Immunophenotyping of Metastases From Colorectal Cancer

Immune therapy represents a promising option for the treatment of an increasing number of malignancies. New immunotherapeutic strategies are currently under development and will be further studied starting from refractory settings of heavily pre-treated mCRC patients. On this basis, a specific immunological characterization of CRC metastasis will be relevant to direct future clinical and pharmacological research.

As surgery is a therapeutic option in the treatment of mCRC, a percentage of mCRC patients undergo to resection of metastasis before or after medical treatment. These tumour samples could be useful to define the immune signature of colorectal metastatic disease.

On the basis of the above reported considerations, an exploratory, prospective, observational study for the immunophenotypical characterization of colorectal cancer metastasis from pre-treated vs chemo-naive patients has been planned.
____
Exercises to complete:
- A) According to the study description, what could tumour samples from resected metastases be useful for?
- B) Reproduce the part of the study description starting at "As surgery is" and ending at "has been planned.".

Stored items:
____
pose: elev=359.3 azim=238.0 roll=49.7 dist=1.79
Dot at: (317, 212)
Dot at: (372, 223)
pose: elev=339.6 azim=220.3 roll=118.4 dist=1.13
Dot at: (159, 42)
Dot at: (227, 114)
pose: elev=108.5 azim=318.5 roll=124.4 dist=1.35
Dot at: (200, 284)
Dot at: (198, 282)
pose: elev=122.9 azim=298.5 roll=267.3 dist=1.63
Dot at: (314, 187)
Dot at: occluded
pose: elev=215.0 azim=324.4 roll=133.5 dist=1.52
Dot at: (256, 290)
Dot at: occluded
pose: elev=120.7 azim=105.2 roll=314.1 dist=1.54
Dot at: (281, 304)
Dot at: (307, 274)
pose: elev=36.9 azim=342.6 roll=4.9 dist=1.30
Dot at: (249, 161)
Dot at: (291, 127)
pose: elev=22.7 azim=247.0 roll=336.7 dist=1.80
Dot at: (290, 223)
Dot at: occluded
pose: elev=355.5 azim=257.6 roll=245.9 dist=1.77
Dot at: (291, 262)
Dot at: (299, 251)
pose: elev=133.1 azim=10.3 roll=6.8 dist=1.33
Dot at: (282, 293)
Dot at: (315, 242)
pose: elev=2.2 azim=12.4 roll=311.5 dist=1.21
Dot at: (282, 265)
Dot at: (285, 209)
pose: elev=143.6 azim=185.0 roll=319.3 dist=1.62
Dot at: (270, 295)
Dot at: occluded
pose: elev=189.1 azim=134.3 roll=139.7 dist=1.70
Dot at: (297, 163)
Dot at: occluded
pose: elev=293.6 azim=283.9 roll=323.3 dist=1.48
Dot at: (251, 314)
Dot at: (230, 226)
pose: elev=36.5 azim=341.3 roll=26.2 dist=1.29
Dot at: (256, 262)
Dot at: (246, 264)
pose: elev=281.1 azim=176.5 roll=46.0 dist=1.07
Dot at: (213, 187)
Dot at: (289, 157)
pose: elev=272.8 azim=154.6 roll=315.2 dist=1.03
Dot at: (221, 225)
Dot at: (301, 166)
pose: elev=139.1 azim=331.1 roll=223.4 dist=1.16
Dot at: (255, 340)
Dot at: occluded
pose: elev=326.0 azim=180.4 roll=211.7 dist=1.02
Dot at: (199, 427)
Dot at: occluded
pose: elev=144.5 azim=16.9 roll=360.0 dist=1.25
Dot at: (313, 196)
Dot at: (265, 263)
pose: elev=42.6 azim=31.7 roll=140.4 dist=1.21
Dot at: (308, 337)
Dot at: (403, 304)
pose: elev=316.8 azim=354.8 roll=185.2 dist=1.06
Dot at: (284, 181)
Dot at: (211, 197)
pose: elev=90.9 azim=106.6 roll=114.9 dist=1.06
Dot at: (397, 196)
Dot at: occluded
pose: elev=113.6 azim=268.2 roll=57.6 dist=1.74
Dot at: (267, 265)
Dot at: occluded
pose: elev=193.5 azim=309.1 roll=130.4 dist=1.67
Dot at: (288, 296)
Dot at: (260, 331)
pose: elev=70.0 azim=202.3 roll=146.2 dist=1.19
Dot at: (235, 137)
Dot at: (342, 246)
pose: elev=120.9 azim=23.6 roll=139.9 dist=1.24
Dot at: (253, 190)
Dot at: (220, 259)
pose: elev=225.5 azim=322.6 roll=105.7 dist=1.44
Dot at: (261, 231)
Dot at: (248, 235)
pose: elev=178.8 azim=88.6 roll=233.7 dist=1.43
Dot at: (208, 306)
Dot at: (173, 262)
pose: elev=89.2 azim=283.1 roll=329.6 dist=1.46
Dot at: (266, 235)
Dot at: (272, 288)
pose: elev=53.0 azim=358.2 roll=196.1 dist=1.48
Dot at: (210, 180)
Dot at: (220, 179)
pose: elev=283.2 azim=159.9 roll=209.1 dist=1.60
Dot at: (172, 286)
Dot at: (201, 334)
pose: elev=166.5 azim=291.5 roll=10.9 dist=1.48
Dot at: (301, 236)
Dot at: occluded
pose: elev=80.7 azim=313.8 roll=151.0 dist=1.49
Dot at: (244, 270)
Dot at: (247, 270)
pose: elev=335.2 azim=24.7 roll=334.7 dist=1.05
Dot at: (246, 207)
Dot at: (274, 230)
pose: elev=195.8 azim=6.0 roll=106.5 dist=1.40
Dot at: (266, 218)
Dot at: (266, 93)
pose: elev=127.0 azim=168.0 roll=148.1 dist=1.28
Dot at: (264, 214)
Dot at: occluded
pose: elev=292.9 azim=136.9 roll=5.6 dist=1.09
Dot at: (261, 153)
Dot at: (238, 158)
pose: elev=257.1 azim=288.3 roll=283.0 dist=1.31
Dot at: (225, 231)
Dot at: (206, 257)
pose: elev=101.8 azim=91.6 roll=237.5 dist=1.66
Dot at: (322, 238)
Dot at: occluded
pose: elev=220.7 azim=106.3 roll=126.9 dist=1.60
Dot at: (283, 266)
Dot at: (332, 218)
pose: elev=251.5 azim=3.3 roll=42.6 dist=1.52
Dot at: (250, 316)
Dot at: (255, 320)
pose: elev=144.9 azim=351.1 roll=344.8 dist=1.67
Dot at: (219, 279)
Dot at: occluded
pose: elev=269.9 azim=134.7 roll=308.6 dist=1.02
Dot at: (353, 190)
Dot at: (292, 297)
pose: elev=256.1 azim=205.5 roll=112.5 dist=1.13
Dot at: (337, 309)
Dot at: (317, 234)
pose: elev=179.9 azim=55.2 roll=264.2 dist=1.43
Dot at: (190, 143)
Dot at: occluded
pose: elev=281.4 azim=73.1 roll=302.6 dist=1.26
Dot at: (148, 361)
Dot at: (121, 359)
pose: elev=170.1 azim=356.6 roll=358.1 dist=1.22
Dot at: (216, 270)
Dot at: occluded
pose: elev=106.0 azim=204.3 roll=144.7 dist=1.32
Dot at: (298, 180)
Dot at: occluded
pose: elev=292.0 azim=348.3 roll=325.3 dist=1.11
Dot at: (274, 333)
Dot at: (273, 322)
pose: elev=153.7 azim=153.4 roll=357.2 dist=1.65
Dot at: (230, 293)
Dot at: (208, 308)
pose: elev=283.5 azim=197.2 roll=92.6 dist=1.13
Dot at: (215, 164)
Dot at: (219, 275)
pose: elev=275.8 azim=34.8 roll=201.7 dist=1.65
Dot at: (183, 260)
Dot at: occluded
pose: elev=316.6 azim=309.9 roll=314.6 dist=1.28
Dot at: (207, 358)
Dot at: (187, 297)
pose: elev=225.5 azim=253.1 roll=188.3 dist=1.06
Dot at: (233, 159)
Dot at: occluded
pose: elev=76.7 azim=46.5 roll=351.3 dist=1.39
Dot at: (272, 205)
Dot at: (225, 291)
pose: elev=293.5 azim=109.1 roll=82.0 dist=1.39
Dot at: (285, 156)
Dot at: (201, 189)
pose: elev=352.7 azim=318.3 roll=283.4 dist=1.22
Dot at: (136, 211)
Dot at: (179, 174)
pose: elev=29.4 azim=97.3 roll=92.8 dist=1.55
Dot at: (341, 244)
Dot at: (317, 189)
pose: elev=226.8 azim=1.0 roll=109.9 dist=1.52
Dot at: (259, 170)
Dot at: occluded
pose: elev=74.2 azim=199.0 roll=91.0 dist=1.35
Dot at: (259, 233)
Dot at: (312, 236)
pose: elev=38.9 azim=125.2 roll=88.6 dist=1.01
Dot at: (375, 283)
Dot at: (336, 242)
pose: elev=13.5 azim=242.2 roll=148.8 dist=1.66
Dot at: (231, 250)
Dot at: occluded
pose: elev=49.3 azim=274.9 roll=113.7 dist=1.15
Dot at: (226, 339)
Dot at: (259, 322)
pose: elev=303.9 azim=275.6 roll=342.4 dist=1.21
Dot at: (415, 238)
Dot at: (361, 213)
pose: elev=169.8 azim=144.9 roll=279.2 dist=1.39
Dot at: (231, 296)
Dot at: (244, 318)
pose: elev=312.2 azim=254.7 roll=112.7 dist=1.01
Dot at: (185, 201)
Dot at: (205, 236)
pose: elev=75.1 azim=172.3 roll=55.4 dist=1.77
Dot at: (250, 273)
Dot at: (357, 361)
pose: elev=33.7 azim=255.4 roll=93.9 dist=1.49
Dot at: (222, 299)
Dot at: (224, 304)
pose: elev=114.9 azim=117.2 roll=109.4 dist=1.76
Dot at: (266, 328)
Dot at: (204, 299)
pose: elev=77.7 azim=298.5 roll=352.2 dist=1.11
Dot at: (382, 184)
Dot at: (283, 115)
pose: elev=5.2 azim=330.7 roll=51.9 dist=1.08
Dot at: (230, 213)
____
Problem solutions:
- A) Defining the immune signature of colorectal metastatic disease.

- B)
As surgery is a therapeutic option in the treatment of mCRC, a percentage of mCRC patients undergo to resection of metastasis before or after medical treatment. These tumour samples could be useful to define the immune signature of colorectal metastatic disease.

On the basis of the above reported considerations, an exploratory, prospective, observational study for the immunophenotypical characterization of colorectal cancer metastasis from pre-treated vs chemo-naive patients has been planned.